Não só as quatro gigantes tecnológicas, mas também empresas como Uber ou eBay, fazem tudo o que podem para minimizar o pagamento de impostos. O que pode ser questionável, mas está dentro da lei, diga-se. Para isso, utilizam serviços das mais avançadas técnicas de engenharia jurídico-contábil para encontrar lacunas nas legislações tributárias de qualquer esquina do mundo. E vão recolher onde pagam menos. A ideia geral levantada pela OCDE é conseguir uma taxação mais agressiva dessas gigantes, e outras empresas da economia digital, nos países onde elas realizam suas atividades e lucros, mas nem sempre pagam impostos, ou pagam pouco, por não terem sede ou grandes operações, e realocam seus lucros em paraísos fiscais.

MANOBRA DIGITAL Para comercializar produtos e serviços na Europa, Gafa e outras empresas colocam suas sedes contábeis em lugares com alíquotas de tributação mais baixas, como a Irlanda, que tem imposto de 12,5%, enquanto a média no restante da UE é de 20% a 25%. Em vez de pagar 19% na Alemanha ou 20% na França ou Reino Unido. Relatório da UE diz que o nível de impostos médio pago por empresas tradicionais é de 23%, contra 9% em média para corporações digitais. A primeira tentativa de ataque aos cofres do Gafa e congêneres havia sido pensada no âmbito da União Europeia, que no fim do ano passado discutiu uma taxa única sobre o faturamento das gigantes tecnológicas.

A ideia original, francesa, era cobrar 3% em cima da receita das empresas de web que superassem 750 milhões de euros de receita mundial ou 50 milhões de euros na web. O plano não avançou porque o projeto precisaria de aprovação unânime dos 28 países que integram a UE, mas Dinamarca, Irlanda e Suécia, por exemplo, manifestaram-se de forma contrária. A oposição desses países embutiu o temor da ira da Casa Branca, de Donald Trump, que olha para os esforços da UE para garantir o que os europeus chamam de “taxação justa” das gigantes da internet como um ataque às empresas americanas.

Novas regras: Hammond (acima), chanceler inglês: taxação a partir de abril de 2020. Saint-Amans, da OCDE: o planejamento tributário virou core nestas empresas mais que a criação de bens e serviços

CADA UM POR SI Sem acordo unificado, países europeus passaram a adotar soluções individualizadas. A mais recente veio do fisco francês, que em dezembro conseguiu fazer a Apple concordar em pagar 500 milhões de euros referentes a impostos entre 2008 e 2017. Parece muito? Somente na Europa as vendas anuais passam dos US$ 54 bilhões. O chanceler britânico, Philip Hammond, disse em novembro, que o Reino Unido prepara uma taxação a empresas digitais que deve entrar em vigor em abril de 2020 e arrecadar 400 milhões de libras (US$ 522 milhões).

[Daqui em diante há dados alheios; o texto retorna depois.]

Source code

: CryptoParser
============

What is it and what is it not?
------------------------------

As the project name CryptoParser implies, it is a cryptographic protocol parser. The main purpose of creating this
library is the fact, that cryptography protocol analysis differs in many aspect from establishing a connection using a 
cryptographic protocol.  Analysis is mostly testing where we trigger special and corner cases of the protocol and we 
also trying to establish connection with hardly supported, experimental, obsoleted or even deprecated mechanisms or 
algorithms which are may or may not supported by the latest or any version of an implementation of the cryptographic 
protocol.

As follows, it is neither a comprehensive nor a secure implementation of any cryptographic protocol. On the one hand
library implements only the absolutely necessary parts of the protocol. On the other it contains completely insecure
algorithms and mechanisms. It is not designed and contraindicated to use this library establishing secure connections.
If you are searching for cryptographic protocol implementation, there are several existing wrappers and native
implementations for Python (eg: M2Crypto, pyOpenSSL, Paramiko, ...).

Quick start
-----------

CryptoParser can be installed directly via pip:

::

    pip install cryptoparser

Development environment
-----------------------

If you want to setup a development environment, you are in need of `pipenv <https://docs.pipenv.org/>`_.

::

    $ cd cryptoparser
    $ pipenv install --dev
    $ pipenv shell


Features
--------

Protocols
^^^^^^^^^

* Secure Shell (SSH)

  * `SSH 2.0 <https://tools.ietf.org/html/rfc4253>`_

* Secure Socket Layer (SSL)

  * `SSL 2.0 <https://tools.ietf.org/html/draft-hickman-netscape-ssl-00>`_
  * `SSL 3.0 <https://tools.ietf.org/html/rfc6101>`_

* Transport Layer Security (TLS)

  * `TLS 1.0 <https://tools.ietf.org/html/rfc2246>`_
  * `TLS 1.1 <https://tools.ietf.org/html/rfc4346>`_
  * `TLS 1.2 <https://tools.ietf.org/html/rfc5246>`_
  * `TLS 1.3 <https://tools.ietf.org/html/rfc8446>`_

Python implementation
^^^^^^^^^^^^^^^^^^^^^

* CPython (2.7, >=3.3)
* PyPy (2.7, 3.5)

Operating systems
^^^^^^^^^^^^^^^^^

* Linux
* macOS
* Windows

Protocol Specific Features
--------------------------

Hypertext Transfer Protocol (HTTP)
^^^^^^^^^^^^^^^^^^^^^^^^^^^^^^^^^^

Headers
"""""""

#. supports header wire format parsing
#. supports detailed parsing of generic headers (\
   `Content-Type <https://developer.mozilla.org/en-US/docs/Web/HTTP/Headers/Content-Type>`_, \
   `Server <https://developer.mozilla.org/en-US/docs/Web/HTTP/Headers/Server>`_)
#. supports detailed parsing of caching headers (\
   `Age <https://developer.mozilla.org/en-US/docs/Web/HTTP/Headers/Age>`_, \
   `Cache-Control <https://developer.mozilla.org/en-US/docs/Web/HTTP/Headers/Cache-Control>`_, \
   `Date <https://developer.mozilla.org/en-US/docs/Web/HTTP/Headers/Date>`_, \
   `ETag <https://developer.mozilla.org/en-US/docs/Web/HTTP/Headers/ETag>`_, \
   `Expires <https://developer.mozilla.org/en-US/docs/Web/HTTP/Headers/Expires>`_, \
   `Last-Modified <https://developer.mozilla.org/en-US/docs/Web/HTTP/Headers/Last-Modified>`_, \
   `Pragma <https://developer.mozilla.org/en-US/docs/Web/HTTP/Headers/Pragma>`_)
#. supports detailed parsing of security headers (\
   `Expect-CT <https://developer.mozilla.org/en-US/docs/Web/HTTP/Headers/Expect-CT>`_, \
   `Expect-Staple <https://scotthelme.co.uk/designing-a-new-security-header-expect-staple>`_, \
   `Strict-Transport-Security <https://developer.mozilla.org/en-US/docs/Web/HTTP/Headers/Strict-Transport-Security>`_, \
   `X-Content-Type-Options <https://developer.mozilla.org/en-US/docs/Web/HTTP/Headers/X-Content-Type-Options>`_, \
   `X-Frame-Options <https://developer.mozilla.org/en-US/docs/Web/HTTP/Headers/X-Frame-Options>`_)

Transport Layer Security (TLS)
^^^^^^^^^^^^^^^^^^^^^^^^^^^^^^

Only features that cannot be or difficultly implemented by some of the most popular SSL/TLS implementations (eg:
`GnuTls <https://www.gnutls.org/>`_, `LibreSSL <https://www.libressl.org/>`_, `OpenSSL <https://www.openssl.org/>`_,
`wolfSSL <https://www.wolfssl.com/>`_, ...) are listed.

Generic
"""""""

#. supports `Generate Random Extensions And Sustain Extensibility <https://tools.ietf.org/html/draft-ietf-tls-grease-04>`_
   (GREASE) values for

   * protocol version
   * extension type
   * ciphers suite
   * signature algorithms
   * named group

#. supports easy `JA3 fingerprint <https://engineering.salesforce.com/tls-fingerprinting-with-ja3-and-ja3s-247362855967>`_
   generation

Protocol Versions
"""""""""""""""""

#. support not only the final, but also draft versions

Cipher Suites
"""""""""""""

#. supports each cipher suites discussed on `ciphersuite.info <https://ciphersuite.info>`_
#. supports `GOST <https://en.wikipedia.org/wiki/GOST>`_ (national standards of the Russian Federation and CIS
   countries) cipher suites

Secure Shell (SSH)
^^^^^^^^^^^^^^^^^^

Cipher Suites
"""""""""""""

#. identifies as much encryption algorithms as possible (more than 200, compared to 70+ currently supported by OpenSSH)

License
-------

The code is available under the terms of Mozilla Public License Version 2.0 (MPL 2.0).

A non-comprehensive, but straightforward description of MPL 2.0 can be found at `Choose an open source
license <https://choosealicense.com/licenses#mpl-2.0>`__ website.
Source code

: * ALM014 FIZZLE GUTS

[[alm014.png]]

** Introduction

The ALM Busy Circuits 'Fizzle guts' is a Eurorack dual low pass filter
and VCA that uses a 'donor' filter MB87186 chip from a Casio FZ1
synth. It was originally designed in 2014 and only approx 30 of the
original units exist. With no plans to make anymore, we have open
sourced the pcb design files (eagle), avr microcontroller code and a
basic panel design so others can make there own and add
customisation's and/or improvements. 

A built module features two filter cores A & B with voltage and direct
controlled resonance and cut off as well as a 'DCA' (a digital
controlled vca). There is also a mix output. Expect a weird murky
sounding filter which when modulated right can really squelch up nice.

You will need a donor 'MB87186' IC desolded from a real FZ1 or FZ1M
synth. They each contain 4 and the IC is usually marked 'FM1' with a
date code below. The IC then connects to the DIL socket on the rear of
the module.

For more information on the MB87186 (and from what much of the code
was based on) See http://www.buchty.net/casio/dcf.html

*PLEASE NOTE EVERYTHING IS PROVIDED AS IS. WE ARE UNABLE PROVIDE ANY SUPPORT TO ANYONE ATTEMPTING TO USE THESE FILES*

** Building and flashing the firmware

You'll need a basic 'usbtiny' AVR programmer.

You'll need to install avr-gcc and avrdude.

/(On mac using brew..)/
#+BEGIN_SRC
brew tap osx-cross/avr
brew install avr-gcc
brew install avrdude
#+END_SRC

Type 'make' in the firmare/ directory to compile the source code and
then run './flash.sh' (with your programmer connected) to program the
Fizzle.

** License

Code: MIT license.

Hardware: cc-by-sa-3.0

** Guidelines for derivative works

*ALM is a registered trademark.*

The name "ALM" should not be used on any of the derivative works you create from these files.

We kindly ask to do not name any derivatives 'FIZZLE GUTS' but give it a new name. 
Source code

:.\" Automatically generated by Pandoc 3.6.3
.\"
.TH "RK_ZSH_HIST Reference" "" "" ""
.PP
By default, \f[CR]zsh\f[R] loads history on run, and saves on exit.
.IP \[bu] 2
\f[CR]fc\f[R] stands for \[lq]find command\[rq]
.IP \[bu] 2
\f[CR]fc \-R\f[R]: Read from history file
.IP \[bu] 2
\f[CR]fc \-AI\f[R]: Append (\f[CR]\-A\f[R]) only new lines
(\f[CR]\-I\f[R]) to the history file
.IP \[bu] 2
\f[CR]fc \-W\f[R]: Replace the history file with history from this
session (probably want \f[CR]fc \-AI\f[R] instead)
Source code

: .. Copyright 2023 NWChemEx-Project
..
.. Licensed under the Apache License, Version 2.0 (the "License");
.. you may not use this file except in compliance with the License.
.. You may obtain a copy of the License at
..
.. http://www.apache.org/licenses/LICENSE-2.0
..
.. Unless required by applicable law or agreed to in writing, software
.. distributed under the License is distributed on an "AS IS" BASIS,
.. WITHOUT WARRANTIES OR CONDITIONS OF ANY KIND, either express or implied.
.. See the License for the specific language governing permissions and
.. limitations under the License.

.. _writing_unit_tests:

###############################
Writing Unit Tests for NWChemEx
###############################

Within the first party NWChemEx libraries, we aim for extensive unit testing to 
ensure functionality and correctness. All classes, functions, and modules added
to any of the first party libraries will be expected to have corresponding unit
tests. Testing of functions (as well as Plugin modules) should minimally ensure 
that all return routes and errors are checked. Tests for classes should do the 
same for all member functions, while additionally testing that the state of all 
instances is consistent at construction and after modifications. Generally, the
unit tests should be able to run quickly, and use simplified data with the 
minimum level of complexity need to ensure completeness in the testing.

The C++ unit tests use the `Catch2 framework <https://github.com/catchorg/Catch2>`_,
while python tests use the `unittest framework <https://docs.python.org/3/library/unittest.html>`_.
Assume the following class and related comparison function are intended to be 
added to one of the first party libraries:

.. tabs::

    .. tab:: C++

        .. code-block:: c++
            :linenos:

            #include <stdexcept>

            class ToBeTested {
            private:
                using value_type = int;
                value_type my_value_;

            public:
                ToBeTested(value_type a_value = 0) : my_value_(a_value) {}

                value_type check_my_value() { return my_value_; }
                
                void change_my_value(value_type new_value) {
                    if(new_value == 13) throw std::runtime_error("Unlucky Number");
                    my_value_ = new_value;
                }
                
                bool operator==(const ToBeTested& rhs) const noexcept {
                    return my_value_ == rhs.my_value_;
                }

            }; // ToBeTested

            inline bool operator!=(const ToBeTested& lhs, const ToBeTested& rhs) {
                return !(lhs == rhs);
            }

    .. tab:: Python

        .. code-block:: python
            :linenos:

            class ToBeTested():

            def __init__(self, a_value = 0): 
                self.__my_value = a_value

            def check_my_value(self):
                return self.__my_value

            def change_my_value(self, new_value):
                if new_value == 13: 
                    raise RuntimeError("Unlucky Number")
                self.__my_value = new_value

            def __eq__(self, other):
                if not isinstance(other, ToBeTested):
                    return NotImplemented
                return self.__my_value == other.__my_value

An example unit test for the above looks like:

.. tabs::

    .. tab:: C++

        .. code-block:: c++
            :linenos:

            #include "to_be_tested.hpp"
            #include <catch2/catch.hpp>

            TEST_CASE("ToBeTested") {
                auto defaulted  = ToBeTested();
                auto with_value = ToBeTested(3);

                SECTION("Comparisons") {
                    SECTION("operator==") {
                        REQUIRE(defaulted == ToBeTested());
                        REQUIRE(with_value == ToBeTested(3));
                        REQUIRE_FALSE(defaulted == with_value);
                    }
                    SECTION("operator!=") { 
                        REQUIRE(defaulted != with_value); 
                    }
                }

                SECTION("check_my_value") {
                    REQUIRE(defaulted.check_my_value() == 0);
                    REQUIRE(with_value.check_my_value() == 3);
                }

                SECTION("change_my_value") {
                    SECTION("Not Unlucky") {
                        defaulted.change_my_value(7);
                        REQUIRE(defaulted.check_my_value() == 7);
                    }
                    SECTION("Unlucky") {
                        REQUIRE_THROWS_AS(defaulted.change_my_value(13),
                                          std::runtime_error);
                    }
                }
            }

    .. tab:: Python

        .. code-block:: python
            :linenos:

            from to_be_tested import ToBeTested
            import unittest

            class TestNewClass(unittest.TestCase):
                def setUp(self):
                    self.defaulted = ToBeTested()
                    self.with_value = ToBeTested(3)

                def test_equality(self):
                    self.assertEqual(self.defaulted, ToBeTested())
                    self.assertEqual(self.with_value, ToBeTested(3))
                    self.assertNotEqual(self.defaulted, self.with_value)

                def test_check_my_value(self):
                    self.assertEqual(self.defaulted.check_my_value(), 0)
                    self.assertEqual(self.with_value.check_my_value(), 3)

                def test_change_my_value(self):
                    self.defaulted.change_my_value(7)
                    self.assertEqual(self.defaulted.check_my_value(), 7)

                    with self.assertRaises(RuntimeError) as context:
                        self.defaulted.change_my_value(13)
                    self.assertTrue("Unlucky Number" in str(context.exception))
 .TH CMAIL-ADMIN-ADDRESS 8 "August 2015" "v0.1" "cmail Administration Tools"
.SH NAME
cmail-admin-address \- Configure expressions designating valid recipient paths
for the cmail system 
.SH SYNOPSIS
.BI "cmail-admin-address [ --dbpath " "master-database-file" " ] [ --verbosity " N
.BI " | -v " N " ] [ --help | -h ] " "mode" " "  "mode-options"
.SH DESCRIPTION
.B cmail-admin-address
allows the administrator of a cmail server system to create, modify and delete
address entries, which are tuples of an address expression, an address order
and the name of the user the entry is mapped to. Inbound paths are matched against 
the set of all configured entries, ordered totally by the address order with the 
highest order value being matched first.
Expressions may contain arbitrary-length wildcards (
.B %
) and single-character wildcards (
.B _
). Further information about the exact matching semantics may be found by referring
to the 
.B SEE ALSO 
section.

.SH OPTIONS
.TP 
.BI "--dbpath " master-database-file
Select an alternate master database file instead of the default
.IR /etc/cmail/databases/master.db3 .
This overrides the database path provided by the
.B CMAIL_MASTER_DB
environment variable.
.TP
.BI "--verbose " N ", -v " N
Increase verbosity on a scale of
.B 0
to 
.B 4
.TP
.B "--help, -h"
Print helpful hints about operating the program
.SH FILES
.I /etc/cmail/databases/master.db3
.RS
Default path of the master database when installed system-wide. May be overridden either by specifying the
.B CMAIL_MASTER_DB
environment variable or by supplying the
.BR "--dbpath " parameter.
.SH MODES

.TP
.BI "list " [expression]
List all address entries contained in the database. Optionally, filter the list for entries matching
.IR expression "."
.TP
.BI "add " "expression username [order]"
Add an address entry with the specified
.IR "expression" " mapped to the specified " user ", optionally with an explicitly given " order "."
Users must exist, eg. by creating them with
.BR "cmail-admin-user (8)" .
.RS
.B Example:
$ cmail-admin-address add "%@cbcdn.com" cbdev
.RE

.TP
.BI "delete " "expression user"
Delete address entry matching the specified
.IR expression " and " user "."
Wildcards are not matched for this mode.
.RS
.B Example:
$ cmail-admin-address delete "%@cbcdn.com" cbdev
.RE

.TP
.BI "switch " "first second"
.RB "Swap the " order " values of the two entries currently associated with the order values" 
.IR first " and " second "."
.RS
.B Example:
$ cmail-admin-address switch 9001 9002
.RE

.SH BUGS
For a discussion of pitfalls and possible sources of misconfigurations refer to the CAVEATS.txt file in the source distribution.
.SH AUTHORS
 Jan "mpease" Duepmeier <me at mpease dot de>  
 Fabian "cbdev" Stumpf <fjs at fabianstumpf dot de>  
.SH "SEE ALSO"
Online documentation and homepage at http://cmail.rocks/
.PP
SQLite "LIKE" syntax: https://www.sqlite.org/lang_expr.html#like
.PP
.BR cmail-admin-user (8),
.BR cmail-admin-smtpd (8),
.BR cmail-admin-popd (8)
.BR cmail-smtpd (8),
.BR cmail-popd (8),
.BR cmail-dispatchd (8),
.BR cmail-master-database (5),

Outra dezena de países da UE estuda solucões domésticas. Por isso Alemanha e França, principais interessados numa regra unificada, ao perceber que a UE não teria uma proposta única, viram na OCDE a chance de transformar a briga em causa global. Como não existe almoço grátis, se as gigantes da tecnologia driblam a questão tributária, os países vão buscar dinheiro em outra ponta: no bolso do cidadão comum, por meio de mais impostos sobre salários e circulação de mercadorias e serviços. “Planejamento tributário se tornou central nos principais modelos de negócios”, diz Saint-Amans, da OCDE. “Mas a criação de valor deve ser o ‘core business’ da indústria, e o planejamento tributário deveria ser apenas uma atividade de apoio.”

A batalha envolve tanto dinheiro que há também muito pessimismo sobre a eficácia do que a OCDE começa a desenhar. As críticas partiram do mundo político, amalgamado em lobbies. As mais pesadas vêm dos Estados Unidos. A proposta da OCDE, segundo os americanos, tenta obter uma base tributária sobre empresas que eles chamam de genuinamente nacionais. Para Mike Devereux, especialista em tributação da Universidade de Oxford, “o sistema de impostos internacionais convida os governos a desestabilizá-lo, competindo uns com os outros pela receita fiscal e, possivelmente, para tentar beneficiar suas próprias empresas domésticas.” E isso levou a “pelo menos 30 anos de reduções graduais nas taxas globais de tributação do lucro”. A boa e velha guerra fiscal tão conhecida entre cidades e estados brasileiros, mas numa escala global.